Plastics recycling expected to rise above local authority cuts
AWS Eco Plastics took a hard look at supply and demand ahead of the recent opening of its new recycling plant in Hemswell, Lincolnshire. Said md Jonathan Short: "Some 90% of homes in the UK are now served by kerbside collections, but there are still a lot of mixed plastic bottles that are not being collected."
He said potential was waiting to be tapped. "It's an easy win, given that the infrastructure is already there. There would be no increased costs in, say, doubling collection rates."
The Department for Environment, Food and Rural Affairs (DEFRA) agreed that local authority provision should not be affected. A spokesman said: "The landfill tax has proved to be a very effective mechanism for driving waste away from landfill, and has underpinned the development of alternative recycling and recovery infrastructure."
Meanwhile, the DEFRA-funded Waste & Resources Action Programme is testing which consumer messages best maximise bottle capture in the domestic waste stream, and will arm local authorities with the results.
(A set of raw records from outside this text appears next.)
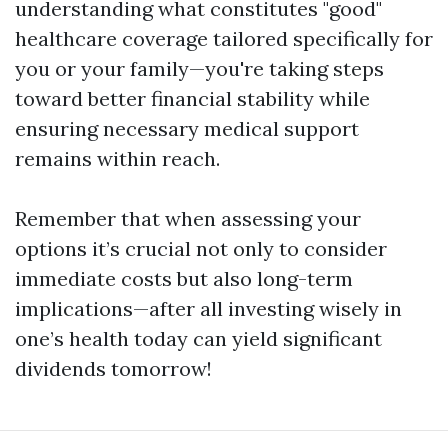
understanding what constitutes "good"
healthcare coverage tailored specifically for
you or your family—you're taking steps
toward better financial stability while
ensuring necessary medical support
remains within reach.
Remember that when assessing your
options it’s crucial not only to consider
immediate costs but also long-term
implications—after all investing wisely in
one’s health today can yield significant
dividends tomorrow!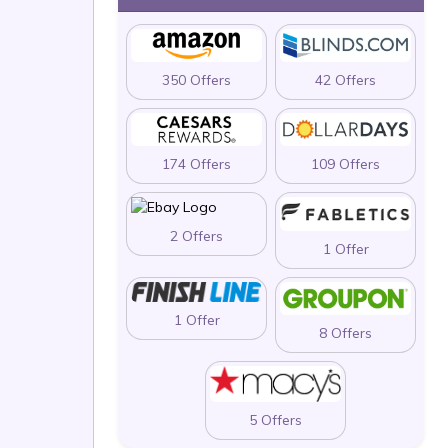
350 Offers
42 Offers
174 Offers
109 Offers
2 Offers
1 Offer
1 Offer
8 Offers
5 Offers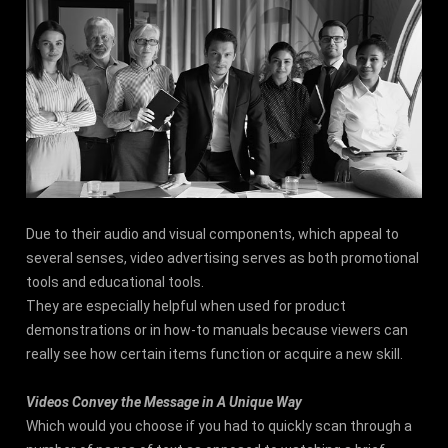
Due to their audio and visual components, which appeal to
several senses, video advertising serves as both promotional
tools and educational tools.
They are especially helpful when used for product
demonstrations or in how-to manuals because viewers can
really see how certain items function or acquire a new skill.
Videos Convey the Message in A Unique Way
Which would you choose if you had to quickly scan through a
Short at AWS cited other factors: "Over the last two-to-three years, commodity prices have increased, while materials recovery facility gate fees are probably coming down."
The new £17M AWS facility replaces one that was badly damaged by fire in 2009. Short said: "We were able to design a more logical process and plan the building around it, with full use of height and so of gravity as well as power." He reported that input capacity had increased from just 25,000t/year in 2006 to 100,000t/year in 2010, with potential for further expansion to 140,000 or even 180,000t/year.
Polyethylene terephthalate and high-density polyethylene make up to 75% of plastics waste, said Short. But with 17 polymer and optical sorting units and 11 potential streams, the plant can cope with wider plastics separation.